There are notable examples of companies that are establishing employee ownership incentives, while also keeping control of the company squarely in the hands of the ownership team.
This past year, popular yogurt brand Chobani made headlines when it granted an ownership stake to its 2,000 full-time employees. The shares are worth up to 10% of the company upon a sale or IPO, and while employees do not have voting rights, they know they have a direct role in whether the company grows. The employees, as a result, can see the correlation between their hard work and the growth of the company.
For CEOs that are facing the age-old challenge of tying employee engagement to the growth of the company, there are a few notes from Chobani’s playbook to consider. Ownership should not be given away lightly, and safeguards should be put in place that prevent employees from gaining too much power over the company’s direction.
However, there is a grey area between cash bonuses and equity ownership that keeps employees focused on the organization’s success. It’s important for CEOs to keep in mind that there are several incentive plans business owners can implement to achieve a unified business environment.
1. Provide classic stock options.
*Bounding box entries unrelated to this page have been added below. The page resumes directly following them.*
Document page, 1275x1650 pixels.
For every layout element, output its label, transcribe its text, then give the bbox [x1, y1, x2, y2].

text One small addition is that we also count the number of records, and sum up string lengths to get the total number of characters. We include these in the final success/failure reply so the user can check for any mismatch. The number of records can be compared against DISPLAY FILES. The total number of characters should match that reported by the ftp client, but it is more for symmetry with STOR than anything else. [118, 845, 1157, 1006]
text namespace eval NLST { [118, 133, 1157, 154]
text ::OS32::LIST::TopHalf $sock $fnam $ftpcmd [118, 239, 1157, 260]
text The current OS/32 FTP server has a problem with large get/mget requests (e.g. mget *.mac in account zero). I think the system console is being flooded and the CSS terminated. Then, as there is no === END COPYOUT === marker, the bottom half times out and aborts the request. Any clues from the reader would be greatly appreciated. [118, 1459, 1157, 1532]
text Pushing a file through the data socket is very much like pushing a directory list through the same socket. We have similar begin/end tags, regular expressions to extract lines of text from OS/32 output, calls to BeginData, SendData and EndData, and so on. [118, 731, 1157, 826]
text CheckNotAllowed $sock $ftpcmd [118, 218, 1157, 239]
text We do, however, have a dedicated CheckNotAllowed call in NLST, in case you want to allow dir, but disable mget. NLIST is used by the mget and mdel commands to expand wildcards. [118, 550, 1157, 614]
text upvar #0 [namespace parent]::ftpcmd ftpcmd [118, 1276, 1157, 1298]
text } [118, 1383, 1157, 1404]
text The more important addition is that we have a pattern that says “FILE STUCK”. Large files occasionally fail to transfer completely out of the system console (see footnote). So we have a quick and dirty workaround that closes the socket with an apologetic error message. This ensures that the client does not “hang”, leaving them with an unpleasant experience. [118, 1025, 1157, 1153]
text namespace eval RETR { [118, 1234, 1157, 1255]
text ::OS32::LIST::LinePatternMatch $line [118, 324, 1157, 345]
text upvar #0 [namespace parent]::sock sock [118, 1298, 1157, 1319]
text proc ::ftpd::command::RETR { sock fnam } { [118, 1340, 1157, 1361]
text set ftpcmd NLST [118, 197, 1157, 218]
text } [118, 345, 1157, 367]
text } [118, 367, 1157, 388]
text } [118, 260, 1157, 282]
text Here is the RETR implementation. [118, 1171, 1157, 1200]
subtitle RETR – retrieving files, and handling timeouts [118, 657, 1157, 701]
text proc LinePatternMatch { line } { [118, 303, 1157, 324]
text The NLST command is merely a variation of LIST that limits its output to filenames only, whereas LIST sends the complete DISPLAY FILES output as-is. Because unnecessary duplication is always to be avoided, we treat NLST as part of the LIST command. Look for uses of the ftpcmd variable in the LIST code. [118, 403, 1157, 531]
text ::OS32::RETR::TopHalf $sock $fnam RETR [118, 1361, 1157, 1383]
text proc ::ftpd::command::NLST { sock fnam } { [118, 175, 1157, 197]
Classic stock options are a simple way to offer an ownership-related incentive. Options are tax-friendly for the employee, and they take the fiduciary burden off the business owner, because the duty is only owed after the shares are issued. Owners also can impose vesting limitations—so that, for example, the stocks are only exercisable when the company is sold.
2. Offer phantom stock. Phantom stock isn’t much different from a cash bonus, but it can be tied directly to increases in the company’s value—and that makes it feel a lot like equity to employees. They know if they help raise the value of the business, they share in the appreciation. The good news for employees is they are not taxed until they are cashed out, and the good news for owners is they do not have to pay the cash up front.
3. Maximize the LLC. There are other alternatives that are specific to the legal structure of the company. LLCs formed in Delaware, for example, can take advantage of significant flexibility. Owners can grant actual equity to employees, but structure the terms so there are no voting rights and no fiduciary duty owed to the employee. This again aligns everyone’s interests without owners having to give up control of the company.
Owner-managed and family-owned businesses are often faced with navigating how to effectively motivate their teams to build and maintain value for the enterprise. By developing a package that ties employee incentives with the growth of the company, owners can keep employees engaged while enhancing the enterprise’s prosperity.